The gentleman on the right is Bill our guide. He was really great with just enough facts and just enough humor to make the three hours go by very quickly.

In account of the day, I must say I had a great time. These bridges are wonderful just to look at and hear the sounds of the creek rushing underneath. To have as speakers and guides the fine folks of the Covered Bridge Society made this an educational and heartwarming experience. I want drive someone around to these bridges and share with them all the insight I gained from todays trip.

Sunday, September 12, 2004

Shrewsbury Faire 2004

Shrewsbury Faire is a mediaeval blast. The sponsors really have their olde acts together and a fun time is had by all. 150 vendors, 1,000 costumed participants and 17,000 visitors in two days. Nestled in the beauiful King Valley somewhere between Dallas and Corvallis this anual event gave us a great day for $8.00 bucks each and a coupon.

The Food circle had appropriate fare and I dined on haggis and stag sausage.

Lauren befriended a fine Lady and her Lord. The Lady gave Lauren a beautiful stone and assured her it was a dragon's tear she had collected from the snow.

I'll bet there was a face painter at a gatherering of more than 5 neanderthals 10 million years ago. Today the tradition lives, and Lauren sports the latest Elizabethian eye swirl.

OK, she's cute, we all know that! But, this outfit really made her cute. At only $45.00 clams I would have bought it if it were in rose(pink) and two inches longer....I have her card.

I felt like a child reading Horatio Hornblower for the first time. This old man spun a tale of Magellan and his trials and tribulations in trying to circumnavigate the deep blue. The old man was a true master of storytelling!

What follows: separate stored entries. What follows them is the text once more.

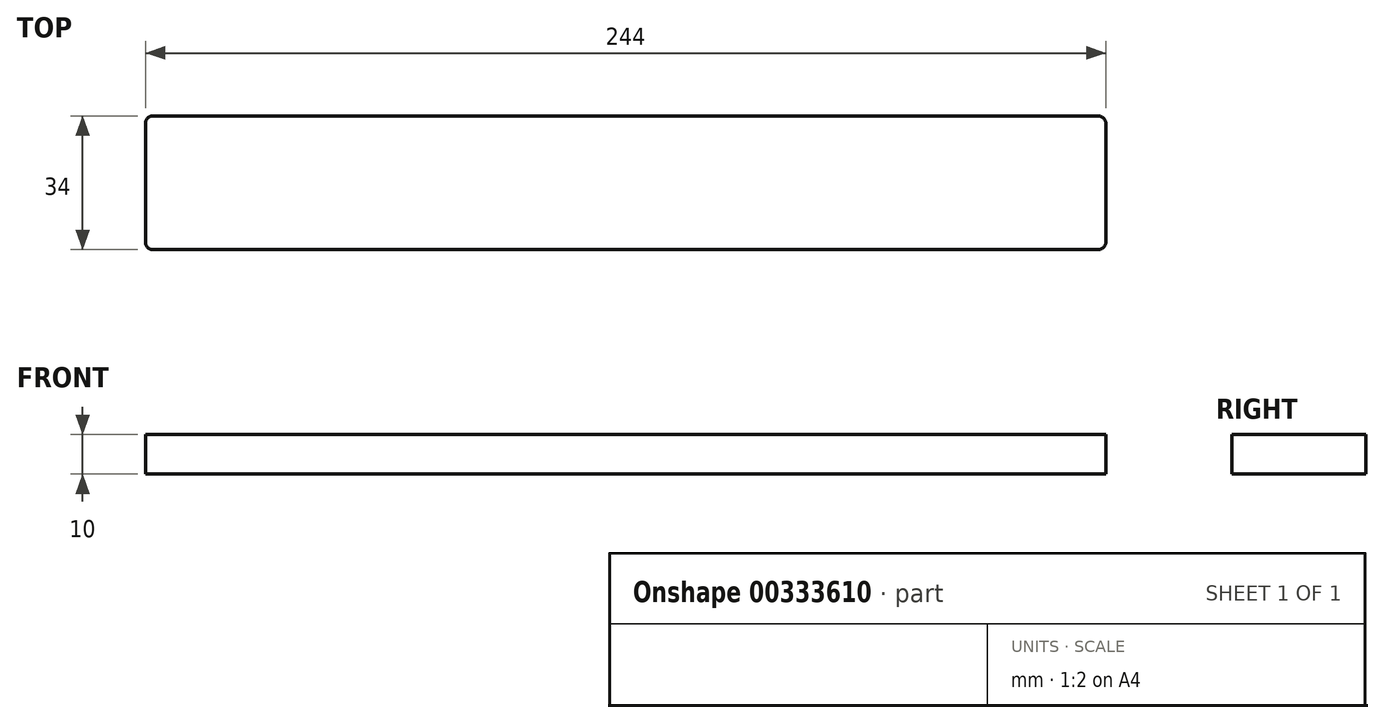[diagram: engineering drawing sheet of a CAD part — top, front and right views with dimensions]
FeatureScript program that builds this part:
annotation { "Feature Type Name" : "Feature", "Feature Type Description" : "" }
export const myFeature = defineFeature(function(context is Context, id is Id, definition is map)
    precondition{}
    {
        {
            var Q0;
            Q0=qCreatedBy(makeId("Top.planeOp"),FACE);
            var sketch = newSketch(context, id + "F0", { "sketchPlane" : qUnion([Q0])});
            skLineSegment(sketch, "E0.bottom", {"start": v(122, 17) * mm, "end": v(-122, 17) * mm});
            skLineSegment(sketch, "E0.top", {"start": v(122, -17) * mm, "end": v(-122, -17) * mm});
            skLineSegment(sketch, "E0.left", {"start": v(122, 17) * mm, "end": v(122, -17) * mm});
            skLineSegment(sketch, "E0.right", {"start": v(-122, 17) * mm, "end": v(-122, -17) * mm});
            skPoint(sketch, "E0.middle", {"position": v(0, 0) * mm});
            skSolve(sketch);
        }
        {
            var Q0;
            Q0=makeQuery(id+"F0.imprint","IMPRINT",FACE,{"disambiguationData":[TD([[makeQuery(id+"F0.imprint","IMPRINT",EDGE,{"derivedFrom":sQuery(id+"F0.wireOp",EDGE,"E0.bottom")}),1.0]])]});
            extrude(context, id + "F1", {"entities" : qUnion([Q0]), "depth" : 10 * mm});
        }
        {
            var Q0;
            Q0=makeQuery(id+"F1.opExtrude","SWEPT_EDGE",EDGE,{"disambiguationData":[OSD([sQuery(id+"F0.wireOp",EDGE,"E0.top"),sQuery(id+"F0.wireOp",EDGE,"E0.right")])]});
            var Q1;
            Q1=makeQuery(id+"F1.opExtrude","SWEPT_EDGE",EDGE,{"disambiguationData":[OSD([sQuery(id+"F0.wireOp",EDGE,"E0.bottom"),sQuery(id+"F0.wireOp",EDGE,"E0.right")])]});
            var Q2;
            Q2=makeQuery(id+"F1.opExtrude","SWEPT_EDGE",EDGE,{"disambiguationData":[OSD([sQuery(id+"F0.wireOp",EDGE,"E0.top"),sQuery(id+"F0.wireOp",EDGE,"E0.left")])]});
            var Q3;
            Q3=makeQuery(id+"F1.opExtrude","SWEPT_EDGE",EDGE,{"disambiguationData":[OSD([sQuery(id+"F0.wireOp",EDGE,"E0.bottom"),sQuery(id+"F0.wireOp",EDGE,"E0.left")])]});
            fillet(context, id + "F2", {"entities" : qUnion([Q0, Q1, Q2, Q3]), "radius" : 2 * mm, "tangentPropagation" : true, "allowEdgeOverflow" : false});
        }
    });
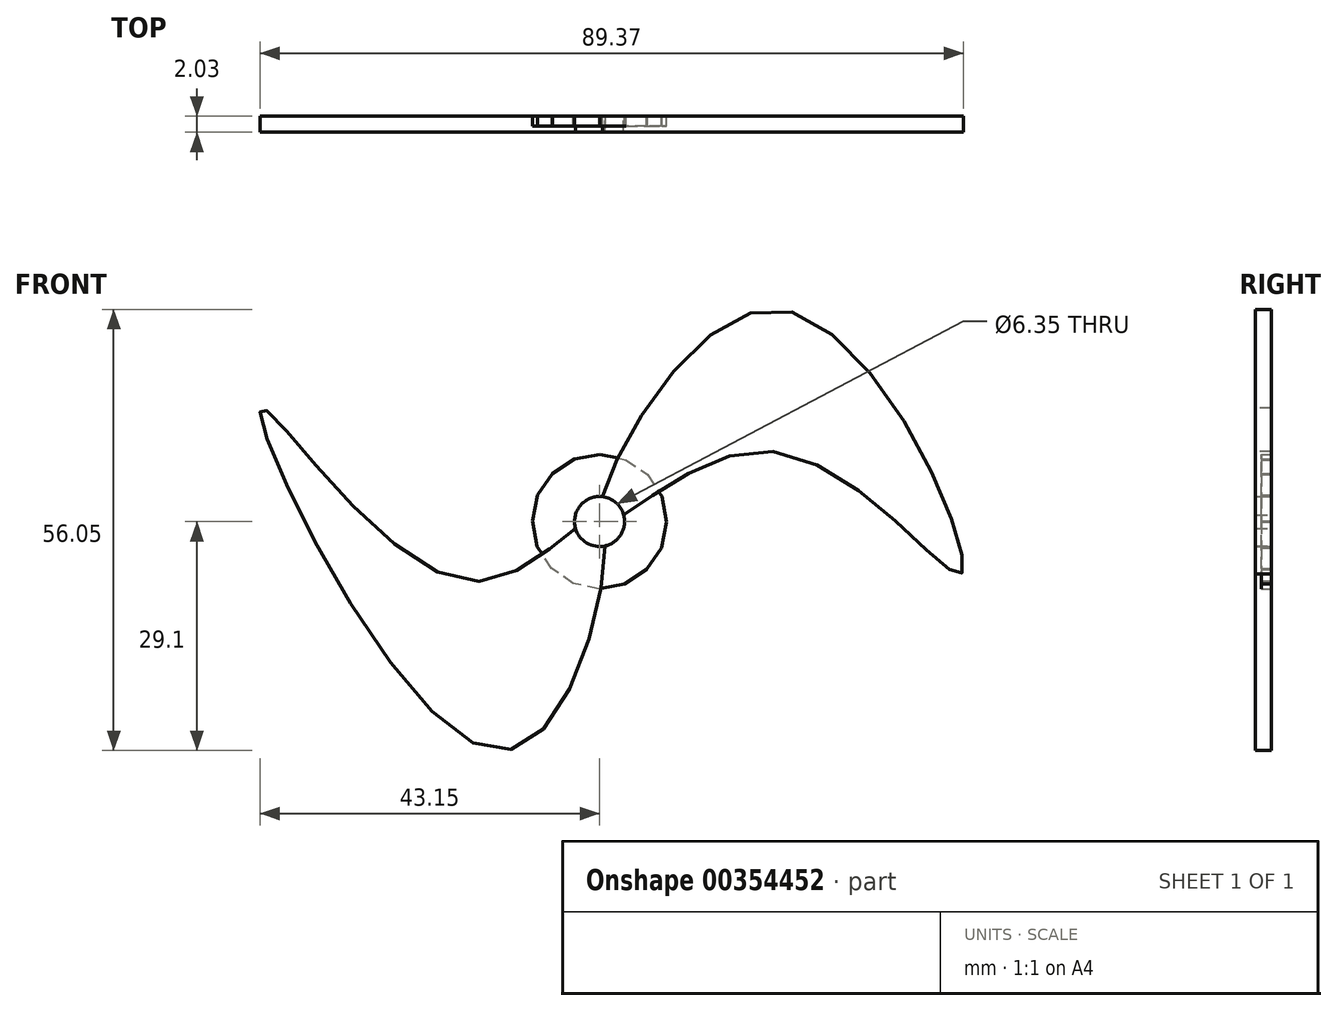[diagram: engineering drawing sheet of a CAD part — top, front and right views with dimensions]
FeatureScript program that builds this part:
annotation { "Feature Type Name" : "Feature", "Feature Type Description" : "" }
export const myFeature = defineFeature(function(context is Context, id is Id, definition is map)
    precondition{}
    {
        {
            var Q0;
            Q0=qCreatedBy(makeId("Front.planeOp"),FACE);
            var sketch = newSketch(context, id + "F0", { "sketchPlane" : qUnion([Q0])});
            skCircle(sketch, "E0", {"center": v(0, 0) * mm, "radius": 8.76 * mm});
            skSolve(sketch);
        }
        {
            var Q0;
            Q0=qCreatedBy(makeId("Front.planeOp"),FACE);
            var sketch = newSketch(context, id + "F1", { "sketchPlane" : qUnion([Q0])});
            skFitSpline(sketch, "E1", {"points": [v(0, 0) * mm, v(22.36, 26.94) * mm, v(46.07, -6.47) * mm, v(21.82, 8.9) * mm, v(0, 0) * mm]});
            skFitSpline(sketch, "E2", {"points": [v(0, 0) * mm, v(-12.12, -29.1) * mm, v(-43.1, 14.28) * mm, v(-16.7, -7.54) * mm, v(0, 0) * mm]});
            skSolve(sketch);
        }
        {
            var Q0;
            {var subQ0=sQuery(id+"F1.wireOp",EDGE,"E2");var subQ1=sQuery(id+"F1.wireOp",EDGE,"E1");var subQ2=makeQuery(id+"F1.imprint","INTERSECT",VERTEX,{"disambiguationData":[OD(0.0)],"derivedFrom":[subQ1,subQ0]});Q0=makeQuery(id+"F1.imprint","IMPRINT",FACE,{"disambiguationData":[TD([[makeQuery(id+"F1.imprint","IMPRINT",EDGE,{"disambiguationData":[TD([[subQ2,-1.0]])],"derivedFrom":subQ1}),-1.0]])]});}
            var Q1;
            {var subQ0=sQuery(id+"F1.wireOp",EDGE,"E2");var subQ1=sQuery(id+"F1.wireOp",EDGE,"E1");var subQ2=makeQuery(id+"F1.imprint","INTERSECT",VERTEX,{"disambiguationData":[OD(0.0)],"derivedFrom":[subQ1,subQ0]});Q1=makeQuery(id+"F1.imprint","IMPRINT",FACE,{"disambiguationData":[TD([[makeQuery(id+"F1.imprint","IMPRINT",EDGE,{"disambiguationData":[TD([[subQ2,1.0]])],"derivedFrom":subQ1}),1.0]])]});}
            extrude(context, id + "F2", {"entities" : qUnion([Q0, Q1]), "depth" : 2.03 * mm});
        }
        {
            var Q0;
            Q0=sQuery(id+"F0.wireOp",EDGE,"E0");
            extrude(context, id + "F3", {"bodyType" : ToolBodyType.SURFACE, "surfaceEntities" : qUnion([Q0]), "depth" : 2.54 * mm});
        }
        {
            var Q0;
            Q0=qCreatedBy(makeId("Front.planeOp"),FACE);
            var sketch = newSketch(context, id + "F4", { "sketchPlane" : qUnion([Q0])});
            skCircle(sketch, "E3.cCircle", {"center": v(0, 0) * mm, "radius": 8.37 * mm, "construction": true});
            skLineSegment(sketch, "E3.0", {"start": v(6.1, 5.97) * mm, "end": v(7.92, 3.19) * mm});
            skLineSegment(sketch, "E3.1", {"start": v(7.92, 3.19) * mm, "end": v(8.53, -0.09) * mm});
            skLineSegment(sketch, "E3.2", {"start": v(8.53, -0.09) * mm, "end": v(7.85, -3.34) * mm});
            skLineSegment(sketch, "E3.3", {"start": v(7.85, -3.34) * mm, "end": v(5.97, -6.1) * mm});
            skLineSegment(sketch, "E3.4", {"start": v(5.97, -6.1) * mm, "end": v(3.19, -7.92) * mm});
            skLineSegment(sketch, "E3.5", {"start": v(3.19, -7.92) * mm, "end": v(-0.09, -8.53) * mm});
            skLineSegment(sketch, "E3.6", {"start": v(-0.09, -8.53) * mm, "end": v(-3.34, -7.85) * mm});
            skLineSegment(sketch, "E3.7", {"start": v(-3.34, -7.85) * mm, "end": v(-6.1, -5.97) * mm});
            skLineSegment(sketch, "E3.8", {"start": v(-6.1, -5.97) * mm, "end": v(-7.92, -3.19) * mm});
            skLineSegment(sketch, "E3.9", {"start": v(-7.92, -3.19) * mm, "end": v(-8.53, 0.09) * mm});
            skLineSegment(sketch, "E3.10", {"start": v(-8.53, 0.09) * mm, "end": v(-7.85, 3.34) * mm});
            skLineSegment(sketch, "E3.11", {"start": v(-7.85, 3.34) * mm, "end": v(-5.97, 6.1) * mm});
            skLineSegment(sketch, "E3.12", {"start": v(-5.97, 6.1) * mm, "end": v(-3.19, 7.92) * mm});
            skLineSegment(sketch, "E3.13", {"start": v(-3.19, 7.92) * mm, "end": v(0.09, 8.53) * mm});
            skLineSegment(sketch, "E3.14", {"start": v(0.09, 8.53) * mm, "end": v(3.34, 7.85) * mm});
            skLineSegment(sketch, "E3.15", {"start": v(3.34, 7.85) * mm, "end": v(6.1, 5.97) * mm});
            skPoint(sketch, "E3.0.midPoint", {"position": v(7, 4.58) * mm});
            skSolve(sketch);
        }
        {
            var Q0;
            Q0=makeQuery(id+"F4.imprint","IMPRINT",FACE,{"disambiguationData":[TD([[makeQuery(id+"F4.imprint","IMPRINT",EDGE,{"derivedFrom":sQuery(id+"F4.wireOp",EDGE,"E3.0")}),-1.0]])]});
            extrude(context, id + "F5", {"entities" : qUnion([Q0]), "depth" : 1.27 * mm});
        }
        {
            var Q0;
            Q0=qCreatedBy(makeId("Front.planeOp"),FACE);
            var sketch = newSketch(context, id + "F6", { "sketchPlane" : qUnion([Q0])});
            skPoint(sketch, "E4", {"position": v(0, 0) * mm});
            skSolve(sketch);
        }
        {
            var Q0;
            Q0=sQuery(id+"F6.wireOp",VERTEX,"E4");
            var Q1;
            {var subQ0=sQuery(id+"F1.wireOp",EDGE,"E2");var subQ1=sQuery(id+"F1.wireOp",EDGE,"E1");var subQ2=makeQuery(id+"F1.imprint","INTERSECT",VERTEX,{"disambiguationData":[OD(0.0)],"derivedFrom":[subQ1,subQ0]});Q1=makeQuery(id+"F2.opExtrude","SWEPT_BODY",BODY,{"disambiguationData":[OSD([subQ1,subQ0]),TDD([makeQuery(id+"F1.imprint","IMPRINT",EDGE,{"disambiguationData":[TD([[subQ2,-1.0]])],"derivedFrom":subQ1}),makeQuery(id+"F1.imprint","IMPRINT",EDGE,{"disambiguationData":[TD([[subQ2,-1.0]])],"derivedFrom":subQ0})])]});}
            var Q2;
            {var subQ0=sQuery(id+"F1.wireOp",EDGE,"E2");var subQ1=sQuery(id+"F1.wireOp",EDGE,"E1");var subQ2=makeQuery(id+"F1.imprint","INTERSECT",VERTEX,{"disambiguationData":[OD(0.0)],"derivedFrom":[subQ1,subQ0]});Q2=makeQuery(id+"F2.opExtrude","SWEPT_BODY",BODY,{"disambiguationData":[OSD([subQ1,subQ0]),TDD([makeQuery(id+"F1.imprint","IMPRINT",EDGE,{"disambiguationData":[TD([[subQ2,1.0]])],"derivedFrom":subQ1}),makeQuery(id+"F1.imprint","IMPRINT",EDGE,{"disambiguationData":[TD([[subQ2,1.0]])],"derivedFrom":subQ0})])]});}
            var Q3;
            Q3=makeQuery(id+"F5.opExtrude","SWEPT_BODY",BODY,{"disambiguationData":[OSD([sQuery(id+"F4.wireOp",EDGE,"E3.0"),sQuery(id+"F4.wireOp",EDGE,"E3.1"),sQuery(id+"F4.wireOp",EDGE,"E3.2"),sQuery(id+"F4.wireOp",EDGE,"E3.3"),sQuery(id+"F4.wireOp",EDGE,"E3.4"),sQuery(id+"F4.wireOp",EDGE,"E3.5"),sQuery(id+"F4.wireOp",EDGE,"E3.6"),sQuery(id+"F4.wireOp",EDGE,"E3.7"),sQuery(id+"F4.wireOp",EDGE,"E3.8"),sQuery(id+"F4.wireOp",EDGE,"E3.9"),sQuery(id+"F4.wireOp",EDGE,"E3.10"),sQuery(id+"F4.wireOp",EDGE,"E3.11"),sQuery(id+"F4.wireOp",EDGE,"E3.12"),sQuery(id+"F4.wireOp",EDGE,"E3.13"),sQuery(id+"F4.wireOp",EDGE,"E3.14"),sQuery(id+"F4.wireOp",EDGE,"E3.15")])]});
            hole(context, id + "F7", {"style" : HoleStyle.SIMPLE, "endStyle" : HoleEndStyle.THROUGH, "oppositeDirection" : true, "holeDiameter" : 6.35 * mm, "isTappedThrough" : true, "tappedDepth" : 12.7 * mm, "tapClearance" : 3, "locations" : qUnion([Q0]), "scope" : qUnion([Q1, Q2, Q3])});
        }
    });
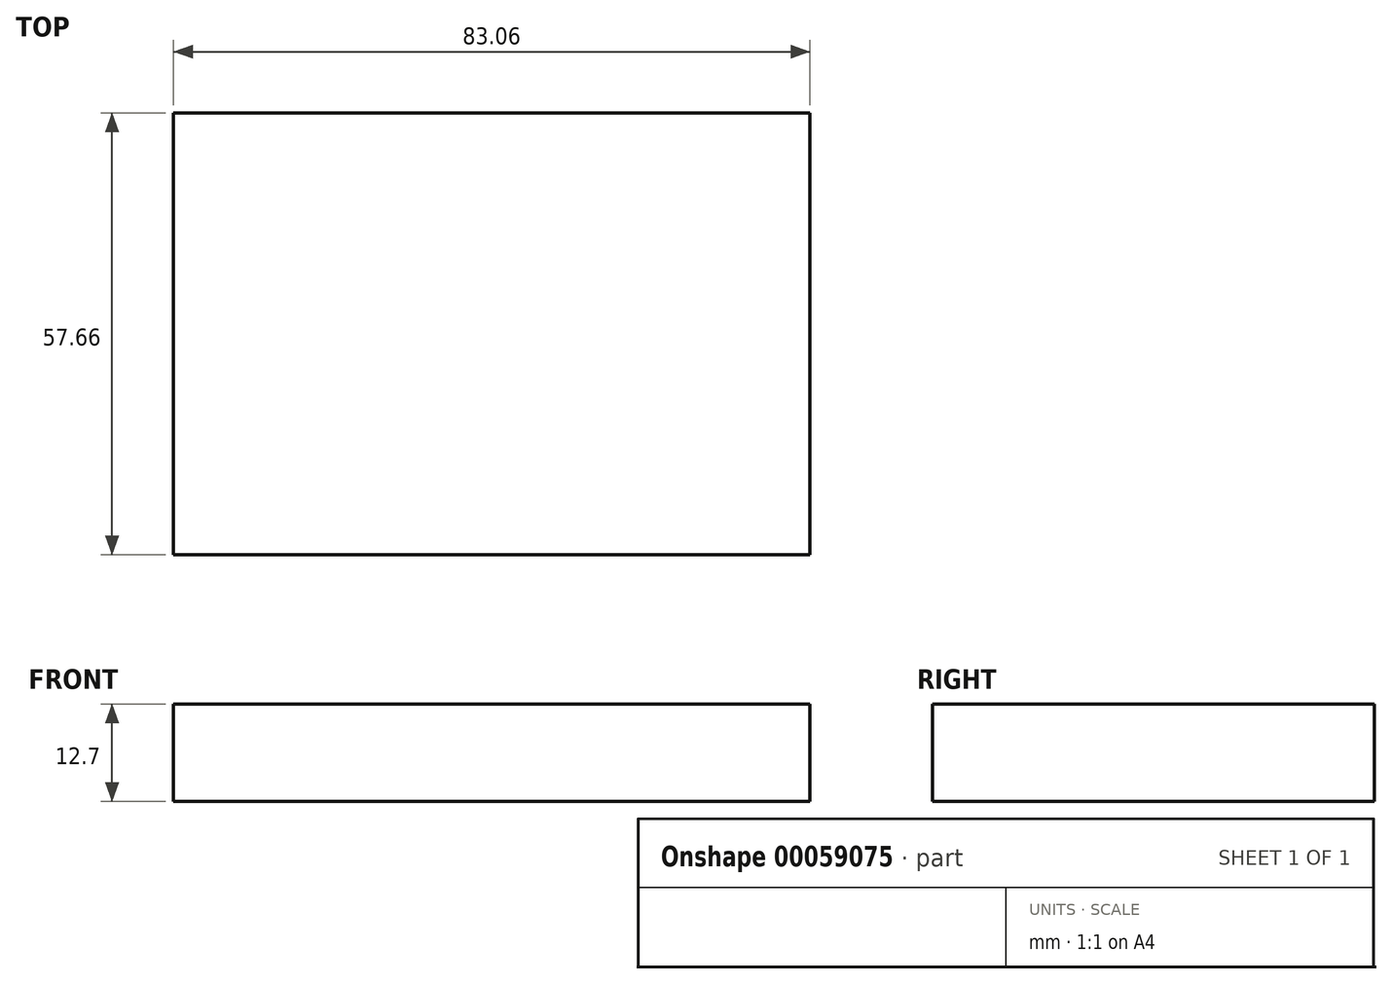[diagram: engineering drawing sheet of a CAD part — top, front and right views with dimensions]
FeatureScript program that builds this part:
annotation { "Feature Type Name" : "Feature", "Feature Type Description" : "" }
export const myFeature = defineFeature(function(context is Context, id is Id, definition is map)
    precondition{}
    {
        {
            var Q0;
            Q0=qCreatedBy(makeId("Top.planeOp"),FACE);
            var sketch = newSketch(context, id + "F0", { "sketchPlane" : qUnion([Q0])});
            skLineSegment(sketch, "E0.bottom", {"start": v(48.12, -28.78) * mm, "end": v(-34.94, -28.78) * mm});
            skLineSegment(sketch, "E0.top", {"start": v(48.12, 28.88) * mm, "end": v(-34.94, 28.88) * mm});
            skLineSegment(sketch, "E0.left", {"start": v(48.12, -28.78) * mm, "end": v(48.12, 28.88) * mm});
            skLineSegment(sketch, "E0.right", {"start": v(-34.94, -28.78) * mm, "end": v(-34.94, 28.88) * mm});
            skSolve(sketch);
        }
        {
            var Q0;
            Q0=makeQuery(id+"F0.imprint","IMPRINT",FACE,{"disambiguationData":[TD([[makeQuery(id+"F0.imprint","IMPRINT",EDGE,{"derivedFrom":sQuery(id+"F0.wireOp",EDGE,"E0.bottom")}),-1.0]])]});
            extrude(context, id + "F1", {"entities" : qUnion([Q0]), "oppositeDirection" : true, "depth" : 12.7 * mm});
        }
    });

Tuesday, September 07, 2004

Oregon State Fair 2004

Sunday morning September 5th, 2004. We have arrived early, to beat the Christians, and the heat. Paper said they'd open at 9 AM. We park right outside the gate and no one takes our money. Starting out just fine I think to myself. We get to the gate and the sign says it opens at 11 AM. Bummer. Time to regroup. We decide to walk around and see if we can find a way in early. I love to see setups. We wind up walking halfway around the grounds and find on the opposite side an open gate and its near the animals! Yee haw! We're in!

This matron had her hooves full. She was drinking from one end and delivering the goods out the other. And she had to work to keep up with all twelve of her youngins. Whatever she had it really livened up the piglets and seeing them tear around the pen made the entire crowd break into laughter. I recorded the ambience with my Sony Minidisc as well as the digital camera.

Here, the queen of the fair repasses with some cheap ice cream. We are taking a break in the Mexican Village. This would have been good to come back for a taco or civiche, but alas there were way too many distractions. Soon we were off to the craft section, but discovered they didn't have it this year.

Fortunately, we found this South American band and we camped for about three songs. These guys were so delightful, I willingly removed money from my pocket and bought their CD. Also, I managed to bootleg (Sony Minidisc) 3 tunes. I must say after hearing the CD that the bootleg is more natural and lively. The Sony Minidisc with the Sound Professional binural mics can really capture the moment!

After 5 hours of sensory overload we were burntout and made our way back to the burb. What a fun day!